> _TASK_
Please return every line in the rows below that contains the string "track".

> _RECORD EXCERPTS_

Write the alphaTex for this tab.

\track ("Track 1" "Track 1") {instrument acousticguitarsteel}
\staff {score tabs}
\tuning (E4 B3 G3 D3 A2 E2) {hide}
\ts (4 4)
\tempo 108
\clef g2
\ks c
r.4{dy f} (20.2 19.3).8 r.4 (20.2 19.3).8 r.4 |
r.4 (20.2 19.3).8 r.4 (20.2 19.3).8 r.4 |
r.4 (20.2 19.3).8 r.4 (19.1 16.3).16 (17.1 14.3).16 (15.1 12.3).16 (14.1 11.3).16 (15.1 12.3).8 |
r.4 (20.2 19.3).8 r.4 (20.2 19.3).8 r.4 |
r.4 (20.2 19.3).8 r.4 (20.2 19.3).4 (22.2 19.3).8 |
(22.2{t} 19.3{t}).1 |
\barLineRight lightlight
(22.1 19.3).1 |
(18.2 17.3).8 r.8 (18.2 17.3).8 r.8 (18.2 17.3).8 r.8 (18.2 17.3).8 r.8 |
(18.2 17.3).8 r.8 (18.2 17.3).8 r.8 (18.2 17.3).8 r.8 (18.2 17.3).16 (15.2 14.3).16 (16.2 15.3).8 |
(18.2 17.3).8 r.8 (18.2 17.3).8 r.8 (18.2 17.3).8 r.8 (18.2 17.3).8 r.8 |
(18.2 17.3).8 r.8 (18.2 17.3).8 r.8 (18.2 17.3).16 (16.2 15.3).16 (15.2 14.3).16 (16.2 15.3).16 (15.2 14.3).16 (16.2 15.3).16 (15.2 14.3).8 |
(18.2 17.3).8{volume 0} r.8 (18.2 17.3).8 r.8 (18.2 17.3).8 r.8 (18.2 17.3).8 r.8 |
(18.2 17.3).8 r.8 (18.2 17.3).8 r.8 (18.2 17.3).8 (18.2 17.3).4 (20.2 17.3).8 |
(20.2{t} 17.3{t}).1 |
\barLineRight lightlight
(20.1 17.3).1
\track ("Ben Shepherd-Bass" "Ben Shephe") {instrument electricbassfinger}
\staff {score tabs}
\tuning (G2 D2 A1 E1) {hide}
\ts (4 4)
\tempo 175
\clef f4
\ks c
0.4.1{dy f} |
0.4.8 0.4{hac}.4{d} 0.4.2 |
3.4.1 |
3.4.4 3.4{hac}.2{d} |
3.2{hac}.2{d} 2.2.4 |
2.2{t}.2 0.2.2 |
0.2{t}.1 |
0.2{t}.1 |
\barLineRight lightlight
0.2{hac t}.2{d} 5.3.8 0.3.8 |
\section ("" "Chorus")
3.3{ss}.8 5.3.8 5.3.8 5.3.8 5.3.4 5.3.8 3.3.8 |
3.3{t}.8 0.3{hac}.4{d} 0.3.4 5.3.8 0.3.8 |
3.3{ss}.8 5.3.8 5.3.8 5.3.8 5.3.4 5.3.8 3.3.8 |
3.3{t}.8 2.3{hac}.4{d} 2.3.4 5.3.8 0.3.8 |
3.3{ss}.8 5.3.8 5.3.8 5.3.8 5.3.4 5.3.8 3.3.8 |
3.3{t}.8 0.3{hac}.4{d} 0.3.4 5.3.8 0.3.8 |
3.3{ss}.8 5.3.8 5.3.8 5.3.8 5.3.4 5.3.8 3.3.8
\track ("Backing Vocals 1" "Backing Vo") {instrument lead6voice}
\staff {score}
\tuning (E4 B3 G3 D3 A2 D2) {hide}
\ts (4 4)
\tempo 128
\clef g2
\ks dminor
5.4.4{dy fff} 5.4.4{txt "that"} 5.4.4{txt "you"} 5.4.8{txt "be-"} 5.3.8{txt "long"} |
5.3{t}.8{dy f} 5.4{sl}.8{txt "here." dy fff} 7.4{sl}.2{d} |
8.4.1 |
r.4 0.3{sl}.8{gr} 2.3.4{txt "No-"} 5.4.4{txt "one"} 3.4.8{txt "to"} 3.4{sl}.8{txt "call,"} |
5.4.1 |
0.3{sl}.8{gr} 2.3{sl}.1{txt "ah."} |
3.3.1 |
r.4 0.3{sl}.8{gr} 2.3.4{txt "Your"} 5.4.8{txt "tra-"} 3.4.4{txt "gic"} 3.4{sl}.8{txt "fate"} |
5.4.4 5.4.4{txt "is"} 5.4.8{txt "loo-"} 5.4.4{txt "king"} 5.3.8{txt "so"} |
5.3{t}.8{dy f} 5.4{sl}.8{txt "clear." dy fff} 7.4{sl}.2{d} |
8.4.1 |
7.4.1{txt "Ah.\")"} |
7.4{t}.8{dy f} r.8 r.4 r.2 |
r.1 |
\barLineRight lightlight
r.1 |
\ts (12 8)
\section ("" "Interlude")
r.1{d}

> _SOLUTION TO THIS TASK_
\track ("Track 1" "Track 1") {instrument acousticguitarsteel}
\track ("Ben Shepherd-Bass" "Ben Shephe") {instrument electricbassfinger}
\track ("Backing Vocals 1" "Backing Vo") {instrument lead6voice}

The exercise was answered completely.